それは大祭司ご自身が罪のために、ささげ物としていけにえになられたからですし。「彼は、自分自身も弱さを身にまとっているので、無知な迷っている人々を思いやることができるのです」(5:1-2)。私のどんなことでも、何でもかんでも思いやってくださる。ああ、何という愛でしょうか。
まだ、あります。「キリストは、人としてこの世におられたとき、自分を死から救うことのできる方に向かって、大きな叫び声と涙とをもって祈りと願いをささげ、そしてその敬虔のゆえに聞き入れられました。キリストは御子であられるのに、お受けになった多くの苦しみによって従順を学び、完全な者とされ、彼に従うすべての人々に対して、とこしえの救いを与える者となり、神によって、メルキゼデクの位に等しい大祭司ととなえられたのです」(5:7-10)。

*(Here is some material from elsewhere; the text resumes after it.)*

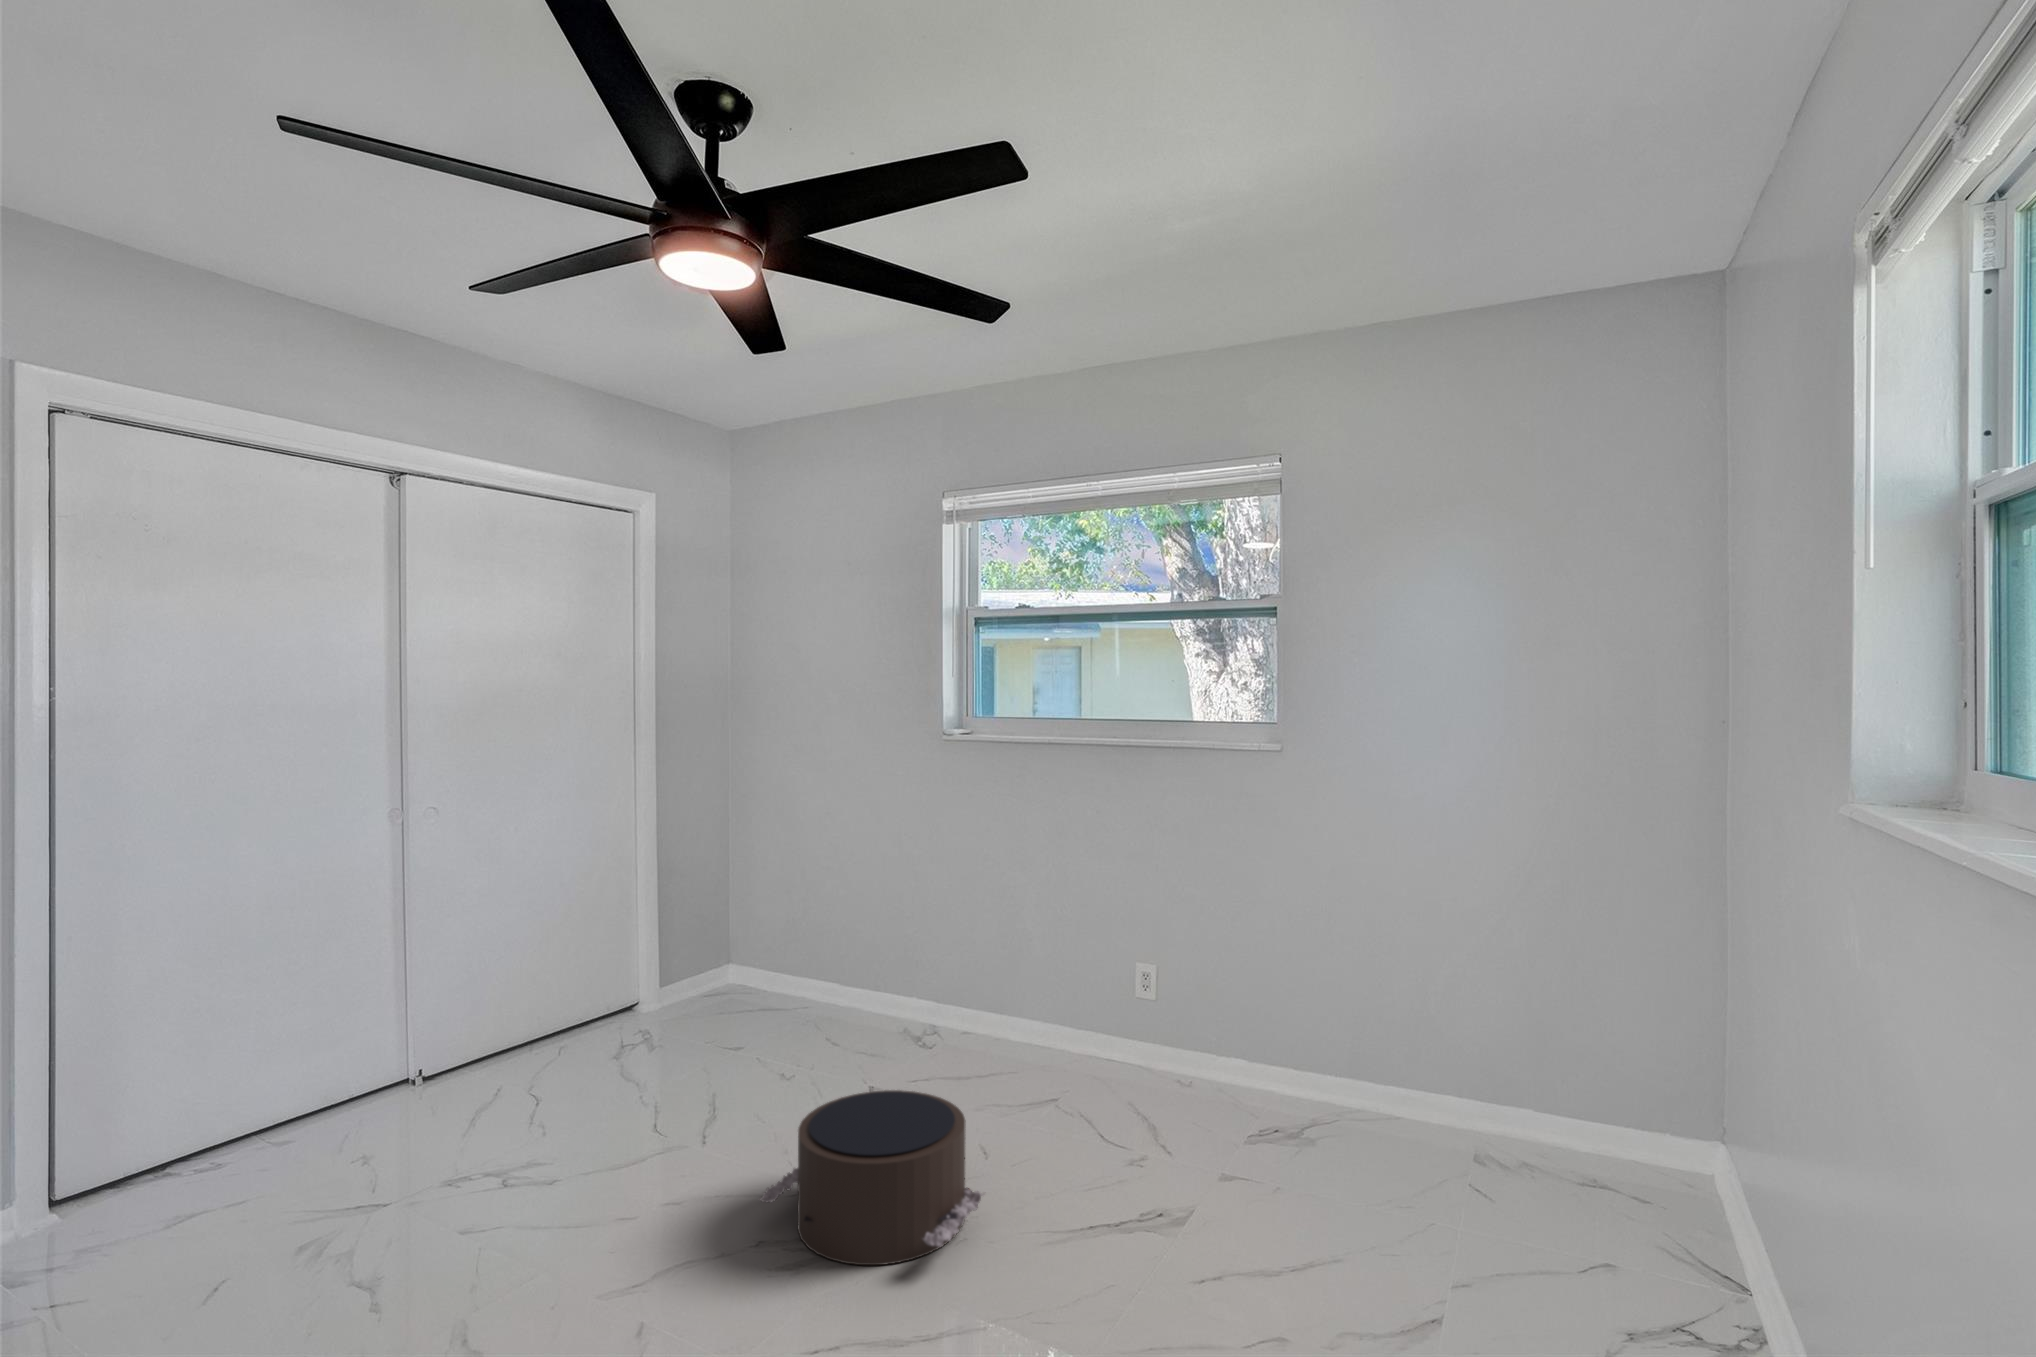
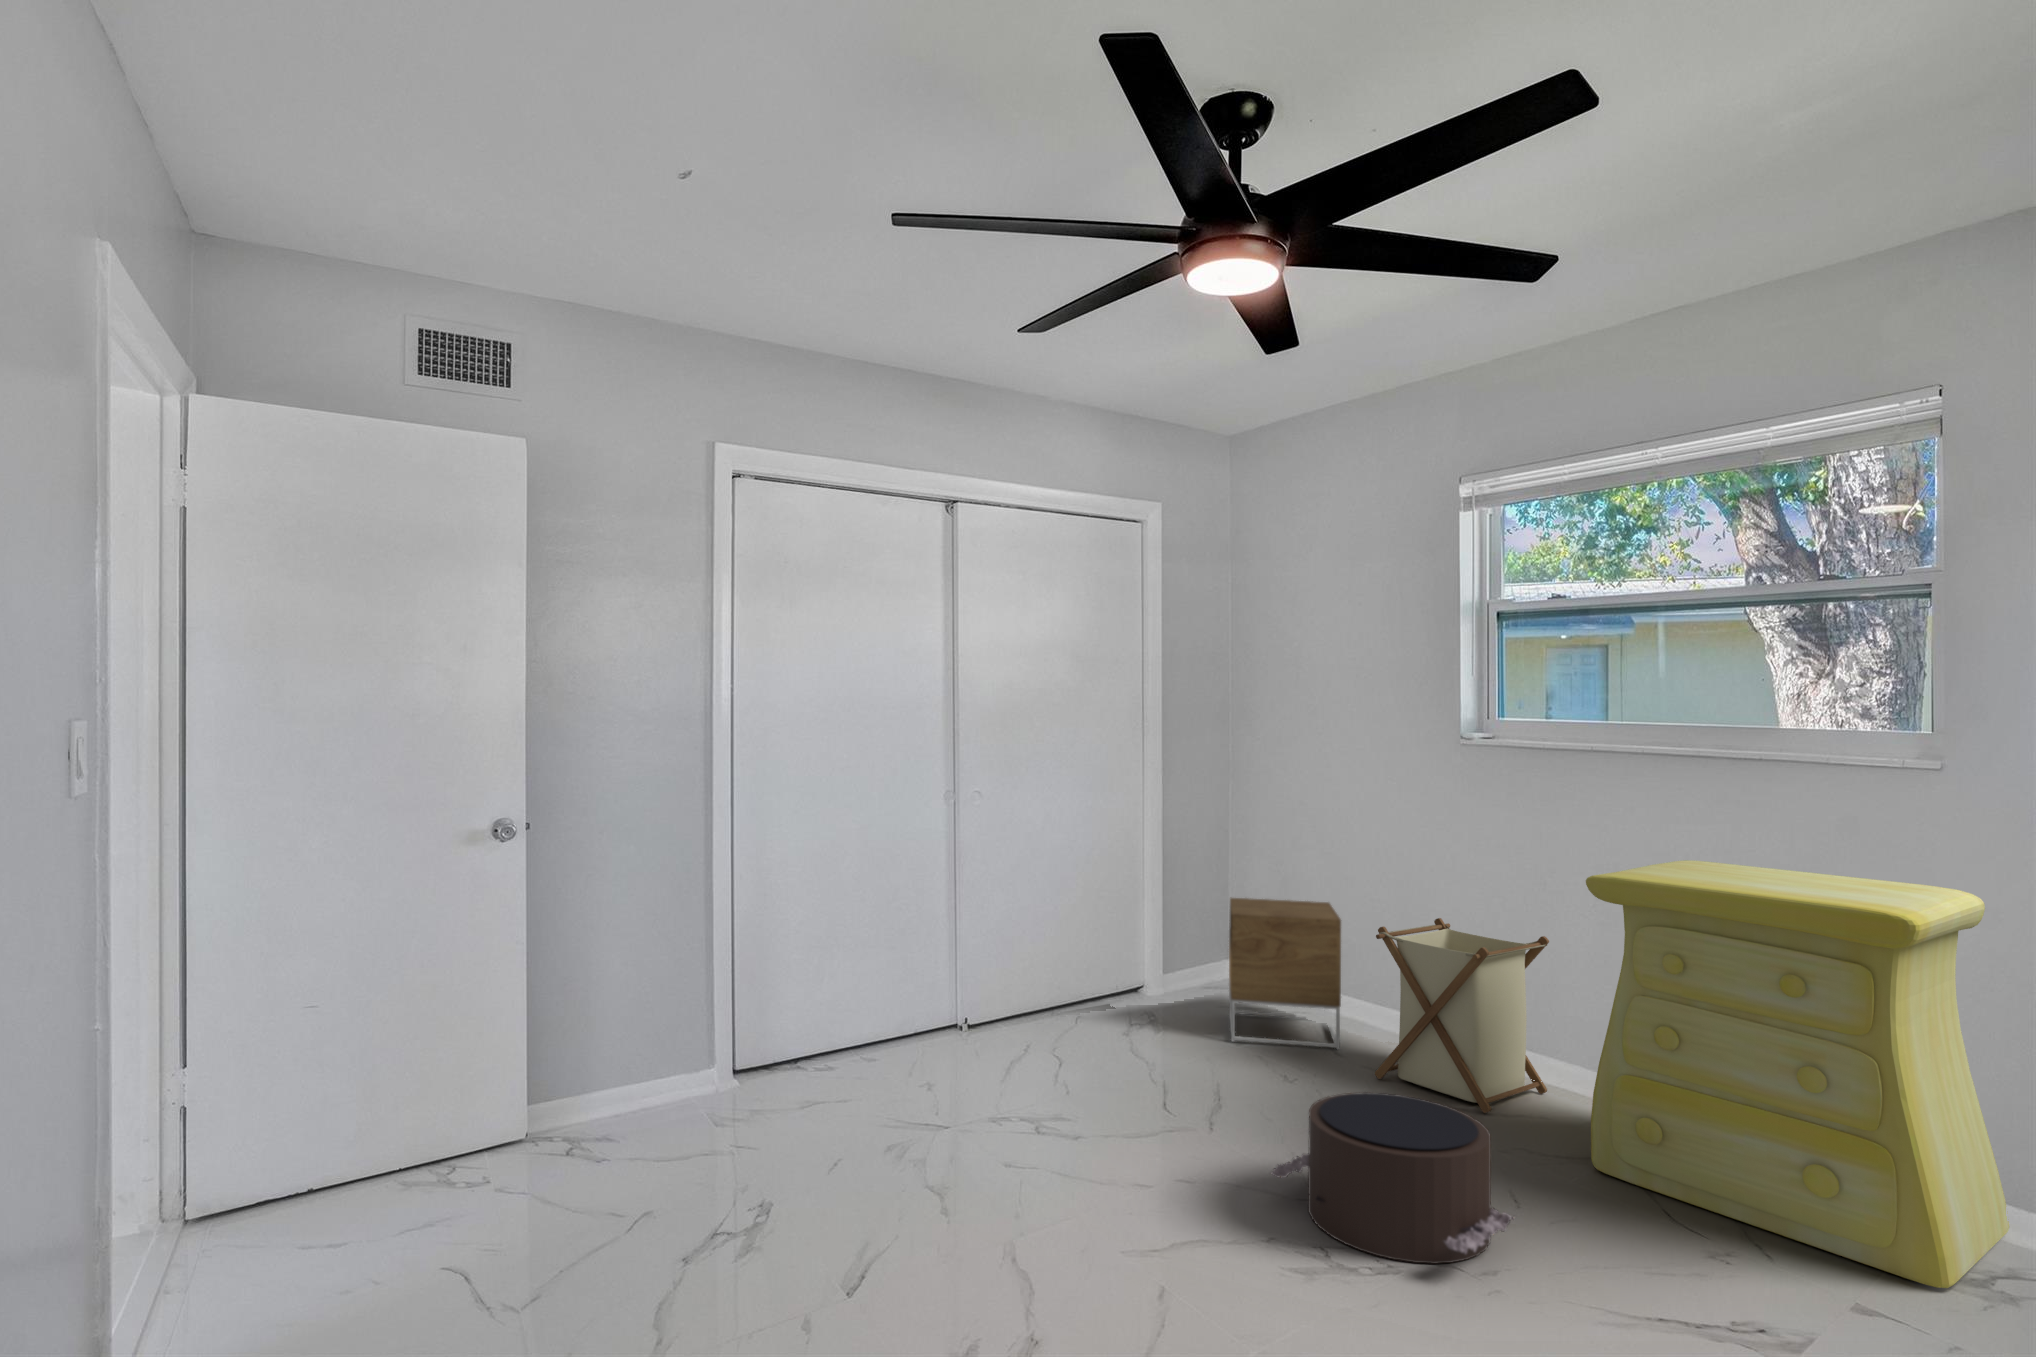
dresser: none [1046,836,1329,1172] -> present [1586,860,2009,1288]
nightstand: none [733,889,840,1042] -> present [1229,898,1341,1049]
laundry basket: none [870,898,1018,1077] -> present [1375,918,1549,1113]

メルキゼデクはアブラハムのところに出てくる祭司で、永遠の祭司という意味で使われています。
最も低い私たちに近づかれた大祭司は、最も高い神の右におられるのです。イエス・キリストが十字架につけられた時に隣の犯罪人が求めると「あなたはきょう、パラダイスにいます」と引き上げられました。大祭司は最も低いところから最も高い所までひきあげる架け橋になられたのです。
「ですから、私たちは、あわれみを受け、また恵みをいただいて、おりにかなった助けを受けるために、大胆に恵みの御座に近づこうではありませんか」(4:15-16)。